In an era where the US Federal Reserve and other central banks everywhere are increasingly intervening to manipulate monetary valuations, can a shared ledger technology used by the much ridiculed crypto-currency Bitcoin find new life as a facilitator of E-commerce?
http://www.forbes.com/sites/laurashin/2015/09/09/bitcoins-shared-ledger-technology-moneys-new-operating-system/
http://www.mobilepaymentstoday.com/articles/the-blockchains-future-opportunities/
http://www.wsj.com/articles/visa-nasdaq-others-invest-30-million-in-bitcoin-related-startup-1441827120
http://bravenewcoin.com/news/blockchain-tech-startup-chain-inc-hits-the-wall-street-motherload/
India's rapidly evolving mobile economy is going to make digital money more important. Will socialists and other control freaks tolerate the use of e-currencies that exist outside of state control?
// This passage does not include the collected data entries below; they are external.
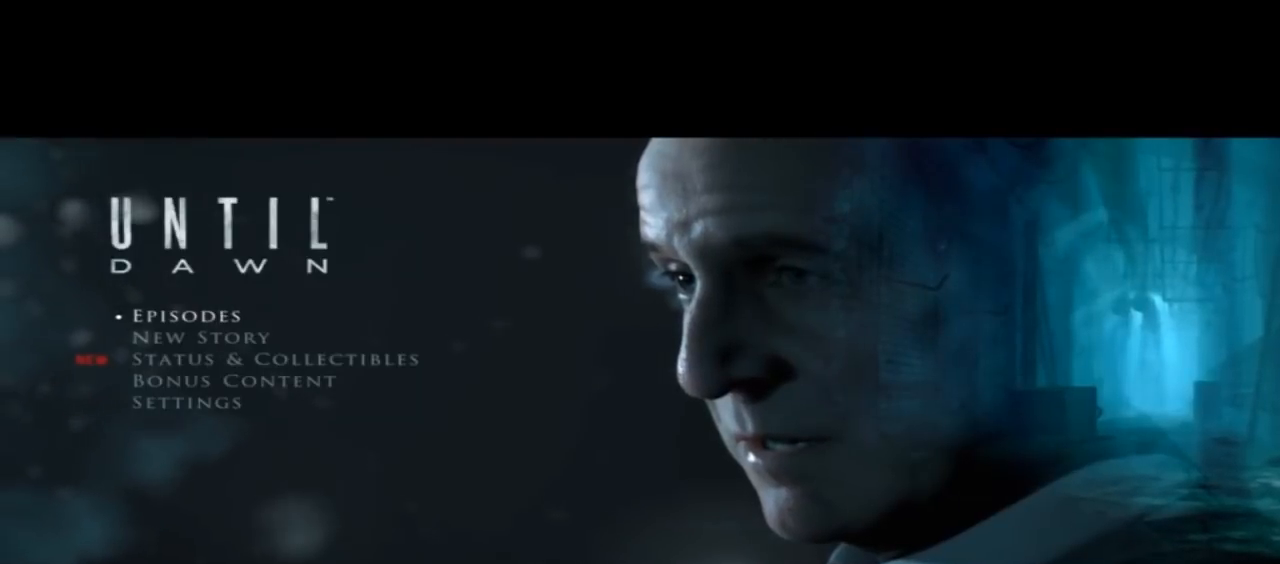
{"buttons": [], "left_stick": "center", "right_stick": "center", "events": []}
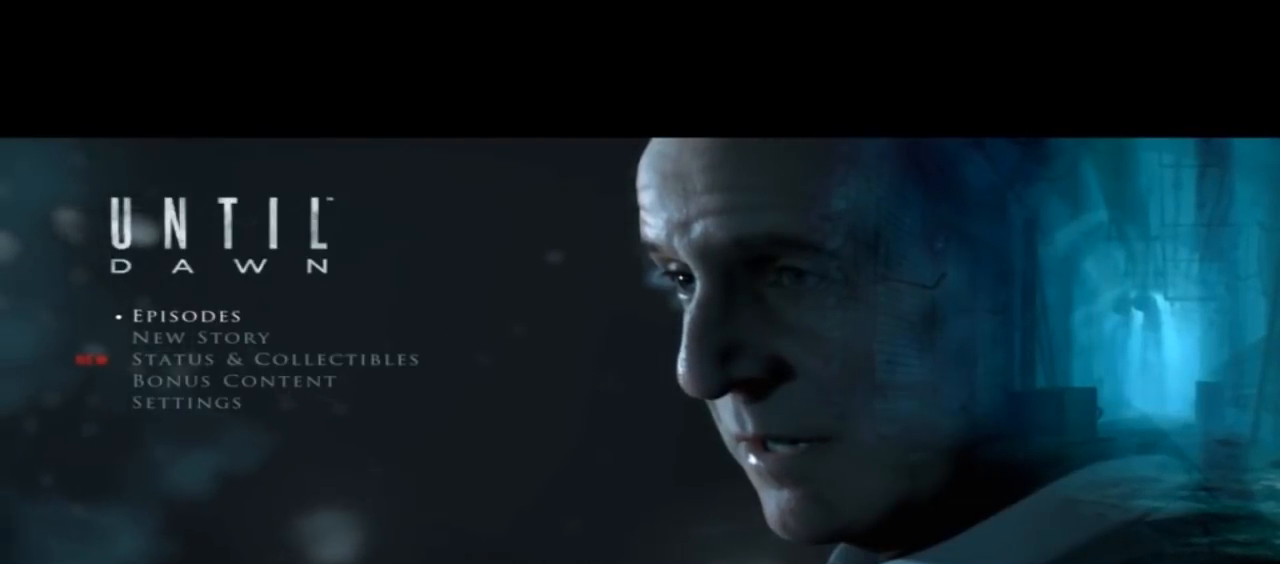
{"buttons": [], "left_stick": "center", "right_stick": "center", "events": [[200, "DPAD_DOWN", "down"], [333, "DPAD_DOWN", "up"]]}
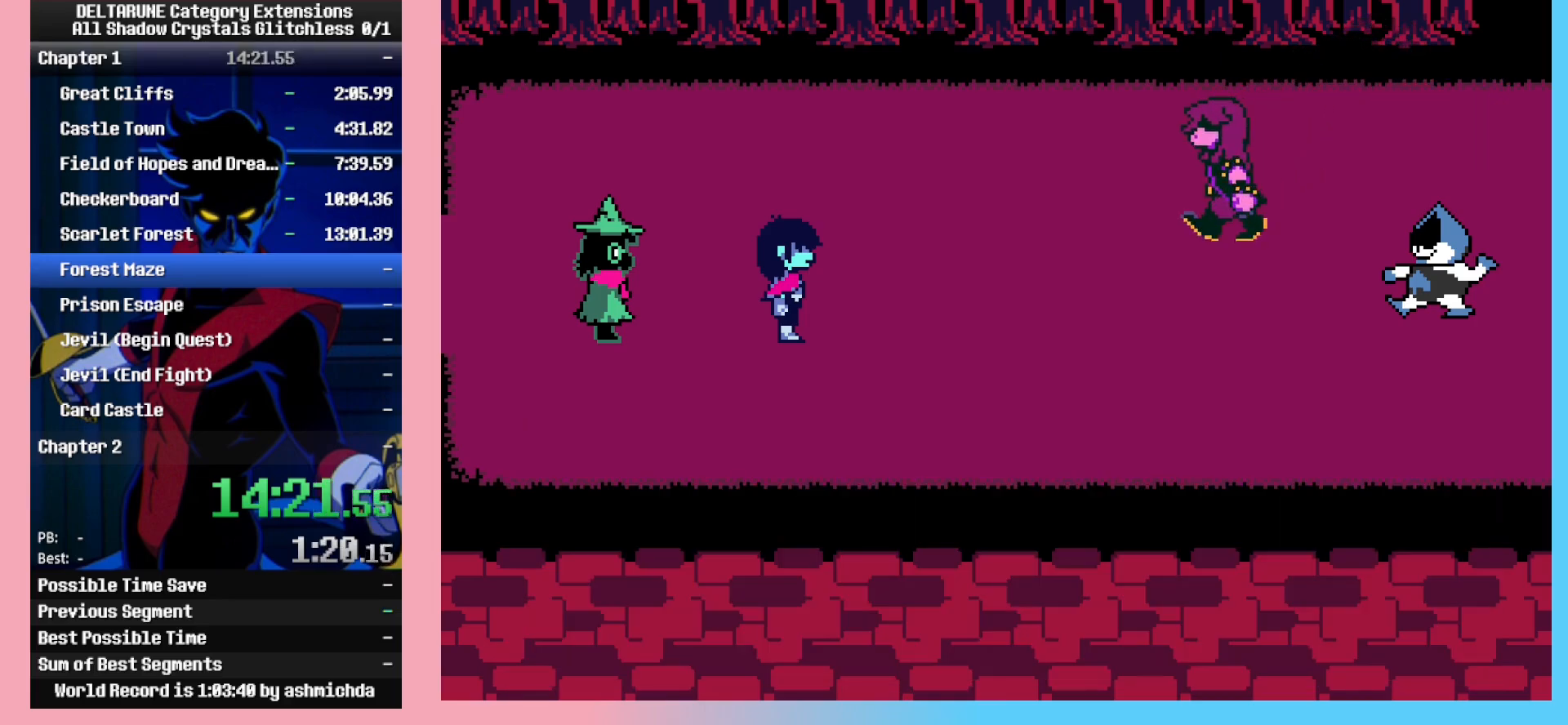
Gameplay with keyboard; each line is a JSON object with the keys held at the frame after it. "events" lists presses ("down") and releases ("up") of "c", "down", "left", "return", "right", "space", "up", "x" and "z" between this image and that frame as [ms after this image, input, new state], when the widget could be followed in between. No other keys are recorded. Mouse input is not recorded. Not read: ctrl_l ctrl_r shift_l shift_r.
{"keys": ["return"], "events": [[50, "z", "down"], [133, "return", "down"], [133, "z", "up"], [183, "z", "down"], [283, "return", "up"], [283, "z", "up"], [317, "return", "down"], [317, "z", "down"], [367, "return", "up"], [467, "return", "down"], [467, "z", "up"]]}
As Jaitley has alluded to, the elimination of cash and the rise of digital transactions means elimination or curtailment of the black economy. But what ways will socialists and hawala-types find to throw a wrench in the works?
2 comments:
I have been trying to read up on it for at least a couple of years and I still cannot understand how bitcoin works and especially how people are so sure that it is safe. Apparently someone anonymous with the pseudonym Satoshi Nakamoto created it. This "rebel" currency might well have been planted by the banking elite to befool the public in Orwellian style.
Physical gold is the most reliable and "free" currency, followed by cold hard cash, followed by electrons. There is already a move to end all cash transactions in many European nations. In electronic form governments can track all that you buy / sell and where you are physically located. Bitcoin is no exception.
Further, I really wonder whether the collective Indian banking system has enough paper trails to safegaurd against the effects of hacking.
Well, never mind Bitcoin itself - instead focus on the Blockchain cipher technology used by Bitcoin. This technology holds the power to disrupt existing asset transactions because it enables direct peer-to-peer interaction between buyers and sellers, allowing a radical reduction in transaction completion time. This rapid transaction closure time then radically reduces risk and the costs associated with that. That's why many big players like IBM, Visa, Nasdaq and others are suddenly rushing forward to research and develop trading platform technologies making use of Blockchain.